PayPal is past its prime and losing out to younger, flashier competitors, says GlobalData

Photo by Muhammad Asyfaul on Unsplash.

Following PayPal’s earnings release, Amrit Dhami, Thematic Analyst at GlobalData, comments:

“PayPal was one of those companies that rode the crest of the COVID-19 wave. However, it is now coming back down to Earth as the world opens back up—it is not alone, we have seen the same with the likes of Netflix and Peloton. Not only is ecommerce no longer the only option for consumers, but a host of macroeconomic crises are hiking up costs for businesses worldwide. However, this does not explain why PayPal has fared so much worse than others in the digital payments and mobile wallets space, like Klarna and Visa.

“PayPal once ruled the roost in online payments, catalyzed by its partnership with ecommerce giant eBay. However, their split has hit PayPal’s revenues hard. Quite simply, eBay doesn’t need PayPal anymore thanks to open banking (where banks open up data for regulated providers to access). Giving third parties access to banks’ infrastructure has been an important step in shifting the ownership of customer data from traditional banks to the customer.

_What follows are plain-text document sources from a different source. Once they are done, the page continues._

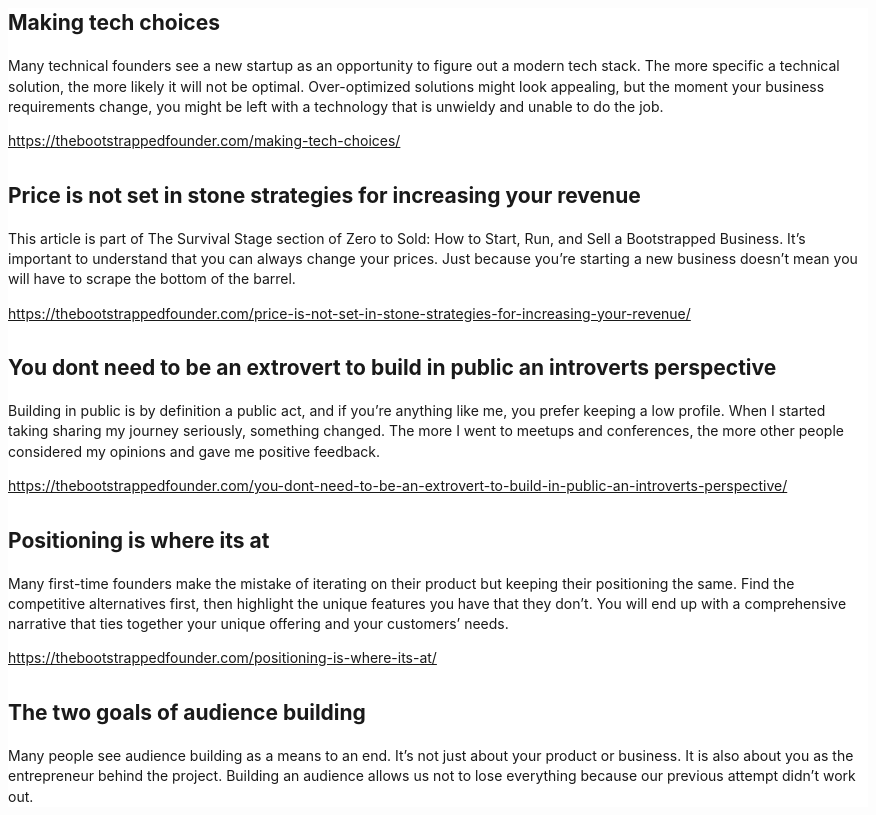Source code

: 
 
 
## Making tech choices

Many technical founders see a new startup as an opportunity to figure out a modern tech stack. The more specific a technical solution, the more likely it will not be optimal. Over-optimized solutions might look appealing, but the moment your business requirements change, you might be left with a technology that is unwieldy and unable to do the job.
 
https://thebootstrappedfounder.com/making-tech-choices/


 
 
## Price is not set in stone strategies for increasing your revenue

This article is part of The Survival Stage section of Zero to Sold: How to Start, Run, and Sell a Bootstrapped Business. It’s important to understand that you can always change your prices. Just because you’re starting a new business doesn’t mean you will have to scrape the bottom of the barrel.
 
https://thebootstrappedfounder.com/price-is-not-set-in-stone-strategies-for-increasing-your-revenue/


 
 
## You dont need to be an extrovert to build in public an introverts perspective

Building in public is by definition a public act, and if you’re anything like me, you prefer keeping a low profile. When I started taking sharing my journey seriously, something changed. The more I went to meetups and conferences, the more other people considered my opinions and gave me positive feedback.
 
https://thebootstrappedfounder.com/you-dont-need-to-be-an-extrovert-to-build-in-public-an-introverts-perspective/


 
 
## Positioning is where its at

Many first-time founders make the mistake of iterating on their product but keeping their positioning the same. Find the competitive alternatives first, then highlight the unique features you have that they don’t. You will end up with a comprehensive narrative that ties together your unique offering and your customers’ needs.
 
https://thebootstrappedfounder.com/positioning-is-where-its-at/


 
 
## The two goals of audience building

Many people see audience building as a means to an end. It’s not just about your product or business. It is also about you as the entrepreneur behind the project. Building an audience allows us not to lose everything because our previous attempt didn’t work out.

“PayPal knows it is facing strong competition; it has revised its strategy of attracting new users to one of retaining its existing users. The company is very much the old horse in the stable that still yearns to run. Even though it has been innovating with offerings such as ‘Pay in 3’ and a cryptocurrency service, this is just an attempt to keep up with its younger and flashier competitors—Klarna, Revolut, and Square—which are already focusing on these areas as part of their core offerings. Klarna is the face of the emerging ‘buy now, pay later’ trend, and is the company that the younger generations are flocking to.

“The results of PayPal’s earnings call and its poor market performance further underline the fact that the platform appears to be past its prime.”